The A1 non mips has been my favorite helmet to date but it only gets 3 stars. I'm also not happy with the pads that won't stay put. I had a giro feature mips helmet that I didn't like. I could feel the mips liner moving around while riding. Drove me nuts. It also made me sweat is a way no other helmet did because of mips. What's the general opinion on other mips helmets like the A2 or any other 5 star rated mips helmet? Movement, reduced breathability?


----------



## Grooverider (Aug 24, 2018)

I love my A2 with one little issue.
When wearing glasses and going on rough terrain they tent to get hit by the helmet. Sometimes hard.


----------



## Chicane32 (Jul 12, 2015)

slimat99 said:


> The A1 non mips has been my favorite helmet to date but it only gets 3 stars. I'm also not happy with the pads that won't stay put. I had a giro feature mips helmet that I didn't like. I could feel the mips liner moving around while riding. Drove me nuts. It also made me sweat is a way no other helmet did because of mips. What's the general opinion on other mips helmets like the A2 or any other 5 star rated mips helmet? Movement, reduced breathability?

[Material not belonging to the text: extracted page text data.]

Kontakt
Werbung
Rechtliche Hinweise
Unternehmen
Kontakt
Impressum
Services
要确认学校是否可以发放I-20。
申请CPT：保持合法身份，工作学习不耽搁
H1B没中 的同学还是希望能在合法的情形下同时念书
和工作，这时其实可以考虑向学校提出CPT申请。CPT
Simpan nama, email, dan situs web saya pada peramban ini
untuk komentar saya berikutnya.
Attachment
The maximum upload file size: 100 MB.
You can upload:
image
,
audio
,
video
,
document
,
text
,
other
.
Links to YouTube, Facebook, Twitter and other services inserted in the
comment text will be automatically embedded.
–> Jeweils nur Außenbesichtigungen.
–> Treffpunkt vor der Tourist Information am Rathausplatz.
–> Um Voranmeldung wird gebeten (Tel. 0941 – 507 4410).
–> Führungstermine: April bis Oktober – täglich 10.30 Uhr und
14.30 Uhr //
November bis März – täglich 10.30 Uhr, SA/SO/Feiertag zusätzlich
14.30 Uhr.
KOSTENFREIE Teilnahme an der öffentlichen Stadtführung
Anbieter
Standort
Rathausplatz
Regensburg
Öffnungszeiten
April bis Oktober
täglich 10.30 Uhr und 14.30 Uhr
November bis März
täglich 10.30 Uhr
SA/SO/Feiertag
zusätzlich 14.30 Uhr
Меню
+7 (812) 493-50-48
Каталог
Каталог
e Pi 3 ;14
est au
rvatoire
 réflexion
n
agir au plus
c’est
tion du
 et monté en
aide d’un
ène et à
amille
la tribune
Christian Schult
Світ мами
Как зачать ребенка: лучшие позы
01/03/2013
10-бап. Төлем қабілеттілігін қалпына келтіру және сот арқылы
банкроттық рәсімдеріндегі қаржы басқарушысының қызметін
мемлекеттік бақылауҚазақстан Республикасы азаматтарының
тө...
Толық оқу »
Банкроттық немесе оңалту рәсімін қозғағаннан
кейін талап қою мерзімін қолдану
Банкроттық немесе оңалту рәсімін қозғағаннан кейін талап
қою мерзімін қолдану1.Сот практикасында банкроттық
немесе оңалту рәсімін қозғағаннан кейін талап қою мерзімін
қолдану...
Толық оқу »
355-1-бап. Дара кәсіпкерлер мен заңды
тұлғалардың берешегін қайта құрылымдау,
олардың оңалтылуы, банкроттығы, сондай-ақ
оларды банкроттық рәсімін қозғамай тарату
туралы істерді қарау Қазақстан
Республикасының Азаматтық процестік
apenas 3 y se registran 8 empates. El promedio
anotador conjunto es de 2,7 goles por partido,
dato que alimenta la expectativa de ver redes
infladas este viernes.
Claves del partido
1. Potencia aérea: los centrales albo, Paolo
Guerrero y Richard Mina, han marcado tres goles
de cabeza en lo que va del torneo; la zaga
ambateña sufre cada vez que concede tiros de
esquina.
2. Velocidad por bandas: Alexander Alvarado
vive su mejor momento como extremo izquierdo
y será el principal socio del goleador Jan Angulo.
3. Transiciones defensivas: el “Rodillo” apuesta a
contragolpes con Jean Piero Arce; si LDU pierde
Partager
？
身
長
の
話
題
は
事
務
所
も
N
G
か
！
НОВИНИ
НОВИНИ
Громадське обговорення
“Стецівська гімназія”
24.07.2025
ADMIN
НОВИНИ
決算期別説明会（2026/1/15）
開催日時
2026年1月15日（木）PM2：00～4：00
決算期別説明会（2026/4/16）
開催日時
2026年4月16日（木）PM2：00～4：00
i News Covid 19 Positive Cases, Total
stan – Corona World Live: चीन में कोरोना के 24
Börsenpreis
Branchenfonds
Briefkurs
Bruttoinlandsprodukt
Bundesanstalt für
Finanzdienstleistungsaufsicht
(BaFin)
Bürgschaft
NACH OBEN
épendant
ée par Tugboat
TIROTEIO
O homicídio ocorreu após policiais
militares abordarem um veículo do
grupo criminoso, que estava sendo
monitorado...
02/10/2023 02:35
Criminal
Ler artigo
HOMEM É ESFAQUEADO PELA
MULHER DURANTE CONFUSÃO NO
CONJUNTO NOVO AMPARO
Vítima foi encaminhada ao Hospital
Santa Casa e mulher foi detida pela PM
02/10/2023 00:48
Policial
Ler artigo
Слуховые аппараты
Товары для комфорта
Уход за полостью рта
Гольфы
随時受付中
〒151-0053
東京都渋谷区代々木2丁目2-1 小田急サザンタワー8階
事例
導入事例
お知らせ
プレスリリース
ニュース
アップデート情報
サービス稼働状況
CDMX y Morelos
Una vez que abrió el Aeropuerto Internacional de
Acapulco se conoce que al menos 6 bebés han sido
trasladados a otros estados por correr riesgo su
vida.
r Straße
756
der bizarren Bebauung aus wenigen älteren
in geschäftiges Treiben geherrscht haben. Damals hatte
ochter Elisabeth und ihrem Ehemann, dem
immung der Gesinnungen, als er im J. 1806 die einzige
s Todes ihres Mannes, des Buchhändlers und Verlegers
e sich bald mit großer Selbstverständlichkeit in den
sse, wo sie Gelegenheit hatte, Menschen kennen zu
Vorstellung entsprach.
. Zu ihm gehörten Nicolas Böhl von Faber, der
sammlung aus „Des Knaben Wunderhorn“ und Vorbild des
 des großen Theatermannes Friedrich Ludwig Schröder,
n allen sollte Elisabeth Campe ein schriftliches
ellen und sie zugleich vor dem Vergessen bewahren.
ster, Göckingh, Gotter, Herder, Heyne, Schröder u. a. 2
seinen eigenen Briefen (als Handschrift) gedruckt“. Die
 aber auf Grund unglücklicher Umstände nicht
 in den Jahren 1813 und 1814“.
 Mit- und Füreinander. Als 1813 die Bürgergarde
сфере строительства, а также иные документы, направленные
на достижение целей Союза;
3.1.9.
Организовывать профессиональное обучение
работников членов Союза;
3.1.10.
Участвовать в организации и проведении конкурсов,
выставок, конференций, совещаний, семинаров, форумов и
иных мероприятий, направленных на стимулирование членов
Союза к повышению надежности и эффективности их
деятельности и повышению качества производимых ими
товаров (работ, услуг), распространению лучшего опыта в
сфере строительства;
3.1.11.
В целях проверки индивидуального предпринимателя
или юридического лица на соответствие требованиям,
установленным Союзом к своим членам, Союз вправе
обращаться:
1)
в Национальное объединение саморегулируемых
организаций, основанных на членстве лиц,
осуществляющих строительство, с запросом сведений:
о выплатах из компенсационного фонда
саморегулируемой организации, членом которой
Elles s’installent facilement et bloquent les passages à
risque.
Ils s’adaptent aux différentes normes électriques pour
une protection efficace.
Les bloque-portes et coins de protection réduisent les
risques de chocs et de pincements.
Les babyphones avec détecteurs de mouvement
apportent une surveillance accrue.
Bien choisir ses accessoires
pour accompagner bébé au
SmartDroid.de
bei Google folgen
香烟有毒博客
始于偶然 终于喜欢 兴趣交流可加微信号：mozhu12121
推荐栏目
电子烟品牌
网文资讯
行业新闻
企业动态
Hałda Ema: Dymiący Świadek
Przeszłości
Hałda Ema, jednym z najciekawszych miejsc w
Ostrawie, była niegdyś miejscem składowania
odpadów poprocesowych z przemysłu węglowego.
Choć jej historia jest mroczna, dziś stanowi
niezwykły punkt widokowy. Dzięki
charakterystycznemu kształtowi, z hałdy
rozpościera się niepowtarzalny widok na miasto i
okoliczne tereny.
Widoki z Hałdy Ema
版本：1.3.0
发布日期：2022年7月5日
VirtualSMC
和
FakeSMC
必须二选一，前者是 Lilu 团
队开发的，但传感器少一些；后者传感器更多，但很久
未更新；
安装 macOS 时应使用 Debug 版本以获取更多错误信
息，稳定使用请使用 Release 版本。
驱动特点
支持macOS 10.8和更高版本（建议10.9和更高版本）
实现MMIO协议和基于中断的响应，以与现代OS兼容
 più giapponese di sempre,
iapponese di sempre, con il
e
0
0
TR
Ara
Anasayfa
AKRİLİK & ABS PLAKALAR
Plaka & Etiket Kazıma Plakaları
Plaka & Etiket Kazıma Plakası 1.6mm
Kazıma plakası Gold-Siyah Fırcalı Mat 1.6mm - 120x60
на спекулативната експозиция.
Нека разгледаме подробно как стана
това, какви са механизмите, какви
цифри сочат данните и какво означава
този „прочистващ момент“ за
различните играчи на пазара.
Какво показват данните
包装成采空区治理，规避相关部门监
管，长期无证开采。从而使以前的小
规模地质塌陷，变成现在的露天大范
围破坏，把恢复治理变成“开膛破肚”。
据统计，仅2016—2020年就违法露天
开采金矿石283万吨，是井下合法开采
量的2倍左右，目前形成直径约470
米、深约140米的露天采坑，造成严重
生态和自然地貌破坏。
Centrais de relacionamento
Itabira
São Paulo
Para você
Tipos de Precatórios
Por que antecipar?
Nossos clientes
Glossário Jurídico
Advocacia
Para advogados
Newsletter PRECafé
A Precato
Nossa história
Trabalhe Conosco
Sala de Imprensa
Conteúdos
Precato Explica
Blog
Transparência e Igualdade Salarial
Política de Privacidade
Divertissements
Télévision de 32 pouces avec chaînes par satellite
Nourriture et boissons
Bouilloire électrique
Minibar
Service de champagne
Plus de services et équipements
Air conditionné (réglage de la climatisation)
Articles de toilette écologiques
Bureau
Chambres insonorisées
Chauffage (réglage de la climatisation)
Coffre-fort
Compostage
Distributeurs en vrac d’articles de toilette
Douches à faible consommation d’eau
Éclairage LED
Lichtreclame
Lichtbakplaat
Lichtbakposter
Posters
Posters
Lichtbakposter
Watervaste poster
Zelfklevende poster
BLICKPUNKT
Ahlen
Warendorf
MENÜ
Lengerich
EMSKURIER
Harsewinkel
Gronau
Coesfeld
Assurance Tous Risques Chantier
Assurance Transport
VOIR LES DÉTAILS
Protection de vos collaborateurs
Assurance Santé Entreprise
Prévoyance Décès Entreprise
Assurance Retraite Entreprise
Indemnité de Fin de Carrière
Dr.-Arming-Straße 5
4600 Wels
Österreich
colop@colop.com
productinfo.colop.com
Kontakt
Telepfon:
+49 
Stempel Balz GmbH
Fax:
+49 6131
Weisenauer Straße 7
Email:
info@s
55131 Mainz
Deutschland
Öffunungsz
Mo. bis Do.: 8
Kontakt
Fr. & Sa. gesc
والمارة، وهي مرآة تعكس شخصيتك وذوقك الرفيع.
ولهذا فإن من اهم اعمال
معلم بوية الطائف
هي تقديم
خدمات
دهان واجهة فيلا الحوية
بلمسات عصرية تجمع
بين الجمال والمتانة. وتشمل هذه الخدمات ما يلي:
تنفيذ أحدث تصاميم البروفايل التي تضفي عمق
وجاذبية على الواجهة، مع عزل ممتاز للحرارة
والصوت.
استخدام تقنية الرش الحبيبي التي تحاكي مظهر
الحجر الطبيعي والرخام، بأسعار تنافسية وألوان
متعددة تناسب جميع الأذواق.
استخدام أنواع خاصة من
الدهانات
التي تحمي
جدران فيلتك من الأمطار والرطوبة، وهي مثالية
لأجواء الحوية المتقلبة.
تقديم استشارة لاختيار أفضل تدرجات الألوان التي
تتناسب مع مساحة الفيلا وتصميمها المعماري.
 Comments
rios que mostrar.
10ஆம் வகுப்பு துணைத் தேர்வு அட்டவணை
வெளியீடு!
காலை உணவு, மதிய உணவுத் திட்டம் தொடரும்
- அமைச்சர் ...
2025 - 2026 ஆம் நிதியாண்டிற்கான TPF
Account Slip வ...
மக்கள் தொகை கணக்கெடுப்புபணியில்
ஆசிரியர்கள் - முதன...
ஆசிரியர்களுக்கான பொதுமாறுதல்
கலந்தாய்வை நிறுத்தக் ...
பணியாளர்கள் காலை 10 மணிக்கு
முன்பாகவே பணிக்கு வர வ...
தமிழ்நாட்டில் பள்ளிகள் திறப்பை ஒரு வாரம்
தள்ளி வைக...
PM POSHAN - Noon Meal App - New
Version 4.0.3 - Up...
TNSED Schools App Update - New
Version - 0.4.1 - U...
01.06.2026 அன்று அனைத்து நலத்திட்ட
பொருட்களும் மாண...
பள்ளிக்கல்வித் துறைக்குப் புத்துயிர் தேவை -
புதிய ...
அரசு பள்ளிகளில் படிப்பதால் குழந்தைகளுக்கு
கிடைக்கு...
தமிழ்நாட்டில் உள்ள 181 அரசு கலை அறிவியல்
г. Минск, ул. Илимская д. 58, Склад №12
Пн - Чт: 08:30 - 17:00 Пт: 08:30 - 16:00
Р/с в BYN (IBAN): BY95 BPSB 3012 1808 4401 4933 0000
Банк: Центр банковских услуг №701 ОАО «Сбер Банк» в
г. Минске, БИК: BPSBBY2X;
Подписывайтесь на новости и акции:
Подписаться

Isn't that a simple $2 fix? Add more/extra velcro and the pads will never move.


----------



## Lone Rager (Dec 13, 2013)

^^^ my A1 came with 6 stick-on velcro ovals to help fasten the pads in place. So far, I haven't needed them.


----------



## slimat99 (May 21, 2008)

Chicane32 said:


> Isn't that a simple $2 fix? Add more/extra velcro and the pads will never move.


Yes, but the black backing came off most of the pads so they don't stick to Velcro well. That's not my main reason for looking at other helmets. The fact that my helmet received three stars makes me want a 5 star helmet.


----------



## Chicane32 (Jul 12, 2015)

slimat99 said:


> Yes, but the black backing came off most of the pads so they don't stick to Velcro well. That's not my main reason for looking at other helmets. The fact that my helmet received three stars makes me want a 5 star helmet.


Sounds like you need a new liner, which are pretty cheap. My A1 non mips liner still looks fairly new after about 100 rides with it.


----------



## slimat99 (May 21, 2008)

Chicane32 said:


> Sounds like you need a new liner, which are pretty cheap. My A1 non mips liner still looks fairly new after about 100 rides with it.


Yeah, new pads would take care of it but I'm leaning towards getting a 5 star rated helmet now. My a1 is pretty old (first batch) and has taken some minor hits. Wouldn't hurt to retire it as this point.

Anyone have an opinion on POC's spin vs mips? I've heard it moves less while riding making it feel more like a non mips helmet. Considering it received 5 stars, it must function similarly.


----------



## Lone Rager (Dec 13, 2013)

Last time I crashed with my A1 I saw at least 5 stars.


----------



## RichardWad (Sep 24, 2019)

The numbering/rating system was designed by an idiot

Sent from my LG-H932 using Tapatalk


----------



## Narrowback (Mar 26, 2017)

I've had my TLD A2 for a few months now and love it. Good ventilation and have not had any movement, even when using the fat bike on rough terrain.


----------



## Riding Dad (Sep 15, 2019)

somebody needs to send them some full face helmets to test.....


----------



## stiksandstones (Oct 7, 2004)

Riding Dad said:


> somebody needs to send them some full face helmets to test.....


I am ready and willing haha, but they are not planning on doing full faces anytime soon-wish they would. But maybe if the public sends in requests? it could help.


----------



## stiksandstones (Oct 7, 2004)

slimat99 said:


> Yeah, new pads would take care of it but I'm leaning towards getting a 5 star rated helmet now. My a1 is pretty old (first batch) and has taken some minor hits. Wouldn't hurt to retire it as this point.
> 
> Anyone have an opinion on POC's spin vs mips? I've heard it moves less while riding making it feel more like a non mips helmet. Considering it received 5 stars, it must function similarly.


Considering the POC spin was outside of the top 5 test scores (the top 5 MTB helmets were all MIPS equipped models) and the recent announcement that POC will get out of their SPIN tech and reintroduce MIPS, should give you enough info to make your own decision.

POC recent announcement to bring MIPS back
https://www.bicycleretailer.com/industry-news/2019/10/17/poc-and-mips-announce-deeper-partnership


----------